The British Museum plans to build computer re-constructions of the Elgin Marbles – is this the first step towards having a copy so that they can hand back the originals to where they belong?

From:
The Times

February 05, 2004
Laser technology will recreate Elgin Marbles
By Dalya Alberge, Arts Correspondent

THE British Museum has ambitious plans to construct a replica of the Elgin Marbles, recreating their original look in painted colours.

Hundreds of fragments of the Parthenon’s sculptures, scattered across ten museums in eight countries, are to be brought together in a computerised mapping exercise that could eventually lead to a physical replica in marble.

Each piece is to be scanned with laser technology that is already being used to recreate sculptures almost indistinguishable from the real thing.

The museum has secured the permission of seven countries for a 3D virtual reconstruction. Outside London and Athens, there are fragments in Rome, Palermo, Paris, Munich, Heidelberg, Würzburg, Copenhagen and Vienna.

Laser technology is accurate to a tenth of a millimetre, a precision no sculptor could achieve. It is already used in Egypt, with the help of British expertise, to replicate ancient tombs and monuments because the originals are too remote or delicate to cope with the millions of tourists who descend on them each year.
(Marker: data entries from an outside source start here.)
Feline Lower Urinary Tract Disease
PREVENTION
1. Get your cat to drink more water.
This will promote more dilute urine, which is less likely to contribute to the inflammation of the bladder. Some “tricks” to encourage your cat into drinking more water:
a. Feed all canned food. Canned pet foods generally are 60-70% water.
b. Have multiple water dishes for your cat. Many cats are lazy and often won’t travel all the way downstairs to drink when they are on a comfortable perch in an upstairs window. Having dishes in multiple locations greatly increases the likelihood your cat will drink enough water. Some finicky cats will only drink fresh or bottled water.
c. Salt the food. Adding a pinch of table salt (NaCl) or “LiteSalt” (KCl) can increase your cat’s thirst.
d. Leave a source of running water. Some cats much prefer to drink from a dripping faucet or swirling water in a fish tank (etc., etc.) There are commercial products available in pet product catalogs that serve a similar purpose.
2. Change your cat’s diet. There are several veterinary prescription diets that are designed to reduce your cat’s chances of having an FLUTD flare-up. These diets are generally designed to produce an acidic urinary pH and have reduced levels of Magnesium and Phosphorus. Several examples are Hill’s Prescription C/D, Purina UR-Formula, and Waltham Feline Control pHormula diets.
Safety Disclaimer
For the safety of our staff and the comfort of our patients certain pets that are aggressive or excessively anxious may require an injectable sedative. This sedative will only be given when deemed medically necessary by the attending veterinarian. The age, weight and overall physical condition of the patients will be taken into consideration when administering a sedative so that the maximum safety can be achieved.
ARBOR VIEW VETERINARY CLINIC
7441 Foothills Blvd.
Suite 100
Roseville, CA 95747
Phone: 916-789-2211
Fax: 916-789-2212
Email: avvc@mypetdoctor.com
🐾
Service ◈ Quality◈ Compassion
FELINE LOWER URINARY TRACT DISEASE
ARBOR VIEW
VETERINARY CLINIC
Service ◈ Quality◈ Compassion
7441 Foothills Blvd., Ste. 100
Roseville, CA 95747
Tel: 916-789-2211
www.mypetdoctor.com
Similarly, the Altamira replicas of caves and drawings dating from 18,000BC have become the third most popular tourist attraction in Spain since their completion in 2001.

The British Museum said that the computerised reconstruction would enable them to study and manipulate fragments of sculptures as never before.

Although the project is in its early days, the Louvre in Paris and the Kunsthistorisches Museum in Vienna are among the institutions excited by it. The British Museum said the Greeks had yet to respond.

The project is seen as a dramatic development while Britain continues to resist calls to return the Marbles in time for the Olympics in Athens this year. Britain argues that the Parthenon sculptures were legally acquired in 1816 and remains unmoved by suggestions of a loan or a “British Museum outstation” in Athens.

Experts from the world- leading Conservation Centre at the National Museums of Liverpool have already scanned one of the metopes at the British Museum depicting the battle between the centaurs and the Lapithae.

Laser technology enables the reproduction of an object without touching the original. Light is projected on to it while a camera captures the profile. It reads the surface like a barcode machine. Scanning is, however, a slow and complex operation; the metope has taken three days.

John Larson, head of sculpture and inorganic conservation at the National Museums of Liverpool, said: “Each country could own a complete set of sculptures. This has never been done before. This is a sensible way forward. We have to understand more about the marbles. People forget that we don’t really know what they looked like.”

He emphasised the importance of the laser records, particularly if a sculpture was subsequently damaged. He said: “All the Michelangelos in Italy have now been scanned. We don’t really have detailed information on the Marbles. All we have are photographs, which are a poor substitute.”

But there can only ever be an incomplete reconstruction of the Parthenon sculptures. Half of the originals are lost forever, victims of man-made and natural disasters over the past 2,450 years.